Implementation checklist

  • Define top 10 guardrails as OPA/Kyverno policies and enforce them in CI and at cluster admission.
  • Deploy Falco or Tetragon for container runtime detections; forward to SIEM with dedup and routing.
  • Hook cloud logs (CloudTrail, Audit Logs, Activity Logs) and provider detectors (GuardDuty, SCC, Defender).
  • Create a GitHub Actions pipeline that signs images with cosign and emits SLSA provenance.
  • Instrument OPA decision logging and store immutable evidence in an append-only bucket.
  • Add data tokenization at the logging edge; block PII in SIEM with policy-based sinks.
  • Set detection SLOs (MTTD, false positive rate) and build a rule promotion workflow.

Questions we hear from teams

What if we’re not on Kubernetes?
You can still apply the model: use OPA/Conftest for IaC (Terraform/CloudFormation), cloud-native detections (GuardDuty/SCC/Defender), host-based sensors (OSQuery/Elastic Agent), and sign artifacts with cosign.

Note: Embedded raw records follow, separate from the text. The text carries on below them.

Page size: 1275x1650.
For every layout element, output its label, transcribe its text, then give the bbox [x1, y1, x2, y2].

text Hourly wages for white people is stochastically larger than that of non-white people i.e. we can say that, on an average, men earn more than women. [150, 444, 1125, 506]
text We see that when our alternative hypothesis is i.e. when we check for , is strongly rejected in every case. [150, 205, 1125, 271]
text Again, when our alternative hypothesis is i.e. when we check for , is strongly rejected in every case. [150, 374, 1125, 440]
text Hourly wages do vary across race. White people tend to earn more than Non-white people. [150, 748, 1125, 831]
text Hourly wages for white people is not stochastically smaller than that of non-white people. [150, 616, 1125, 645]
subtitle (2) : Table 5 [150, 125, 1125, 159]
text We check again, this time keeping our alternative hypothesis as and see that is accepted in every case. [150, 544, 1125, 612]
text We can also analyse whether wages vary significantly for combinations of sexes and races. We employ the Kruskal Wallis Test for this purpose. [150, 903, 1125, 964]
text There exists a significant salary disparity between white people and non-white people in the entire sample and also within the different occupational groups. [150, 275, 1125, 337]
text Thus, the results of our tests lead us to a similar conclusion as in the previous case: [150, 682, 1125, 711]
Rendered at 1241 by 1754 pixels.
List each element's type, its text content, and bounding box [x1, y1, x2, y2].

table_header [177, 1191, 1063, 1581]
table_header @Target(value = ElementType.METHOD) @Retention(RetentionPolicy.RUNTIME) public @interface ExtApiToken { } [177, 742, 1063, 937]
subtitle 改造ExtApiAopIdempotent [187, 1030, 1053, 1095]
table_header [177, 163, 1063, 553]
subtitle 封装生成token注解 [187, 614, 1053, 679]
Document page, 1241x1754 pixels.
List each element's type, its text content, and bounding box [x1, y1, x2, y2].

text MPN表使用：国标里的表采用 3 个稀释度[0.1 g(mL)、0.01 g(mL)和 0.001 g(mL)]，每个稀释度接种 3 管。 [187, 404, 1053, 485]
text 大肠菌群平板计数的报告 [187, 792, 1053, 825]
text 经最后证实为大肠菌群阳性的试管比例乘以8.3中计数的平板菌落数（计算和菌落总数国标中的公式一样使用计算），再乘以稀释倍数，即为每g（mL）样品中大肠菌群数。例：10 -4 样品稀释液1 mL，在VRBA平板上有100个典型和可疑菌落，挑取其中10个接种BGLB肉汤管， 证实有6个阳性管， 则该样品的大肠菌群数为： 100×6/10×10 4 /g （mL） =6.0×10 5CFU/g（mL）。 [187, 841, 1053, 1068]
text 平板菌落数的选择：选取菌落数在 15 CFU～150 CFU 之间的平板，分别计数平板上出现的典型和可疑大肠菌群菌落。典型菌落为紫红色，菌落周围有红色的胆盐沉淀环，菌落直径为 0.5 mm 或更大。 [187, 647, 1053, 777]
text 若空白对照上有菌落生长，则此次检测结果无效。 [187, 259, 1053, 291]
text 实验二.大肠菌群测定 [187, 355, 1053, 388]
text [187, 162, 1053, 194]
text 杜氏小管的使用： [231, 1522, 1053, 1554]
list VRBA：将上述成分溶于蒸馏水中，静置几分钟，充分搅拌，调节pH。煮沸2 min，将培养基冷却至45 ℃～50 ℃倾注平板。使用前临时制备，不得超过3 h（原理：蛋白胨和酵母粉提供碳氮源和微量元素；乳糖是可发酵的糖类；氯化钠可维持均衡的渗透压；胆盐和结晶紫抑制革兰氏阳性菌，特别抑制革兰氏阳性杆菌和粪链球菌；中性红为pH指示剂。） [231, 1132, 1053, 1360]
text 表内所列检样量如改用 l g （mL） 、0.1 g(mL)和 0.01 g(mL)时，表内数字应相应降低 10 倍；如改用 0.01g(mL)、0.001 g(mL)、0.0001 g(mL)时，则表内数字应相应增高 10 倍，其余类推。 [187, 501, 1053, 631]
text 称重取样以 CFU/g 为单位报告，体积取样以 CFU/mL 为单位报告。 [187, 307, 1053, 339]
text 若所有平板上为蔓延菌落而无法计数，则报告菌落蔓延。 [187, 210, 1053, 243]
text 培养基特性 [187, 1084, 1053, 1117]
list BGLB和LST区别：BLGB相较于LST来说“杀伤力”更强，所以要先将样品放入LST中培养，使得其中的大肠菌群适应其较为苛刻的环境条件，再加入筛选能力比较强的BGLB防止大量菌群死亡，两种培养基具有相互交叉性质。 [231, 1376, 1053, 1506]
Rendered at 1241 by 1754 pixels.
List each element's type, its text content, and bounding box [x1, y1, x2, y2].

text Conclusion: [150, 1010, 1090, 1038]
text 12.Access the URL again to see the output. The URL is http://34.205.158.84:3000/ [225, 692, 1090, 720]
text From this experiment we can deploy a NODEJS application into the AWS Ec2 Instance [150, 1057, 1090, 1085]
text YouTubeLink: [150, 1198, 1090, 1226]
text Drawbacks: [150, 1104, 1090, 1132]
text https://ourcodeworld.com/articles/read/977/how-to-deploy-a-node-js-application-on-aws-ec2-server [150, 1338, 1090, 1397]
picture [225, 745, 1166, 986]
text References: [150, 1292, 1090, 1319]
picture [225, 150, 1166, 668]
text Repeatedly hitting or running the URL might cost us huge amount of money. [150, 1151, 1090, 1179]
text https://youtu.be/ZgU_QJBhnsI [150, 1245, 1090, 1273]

The primitives are the same.
Will this slow down our deploys?
Not if you design it right. Policy checks run in seconds and admission controls are cheap. Our clients maintain deploy frequencies of 20–100/day with guardrails and runtime detections in place.
Do we need a SIEM?
You need a place to search and alert. Datadog, Elastic, Splunk, or Chronicle all work. Start with what your team knows. The key is clean routing, PII hygiene, and rule lifecycle management.
How do we keep false positives under control?
Test rules against real data, canary them, and set an explicit false positive SLO (<5%). Add ownership: every rule has an on-call team and a rollback plan.
How do auditors trust automated proofs?
Because they’re cryptographically verifiable and repeatable. Cosign signatures, SLSA provenance, and immutable decision logs provide stronger evidence than screenshots. We map them to your control framework (SOC 2, ISO 27001, HIPAA).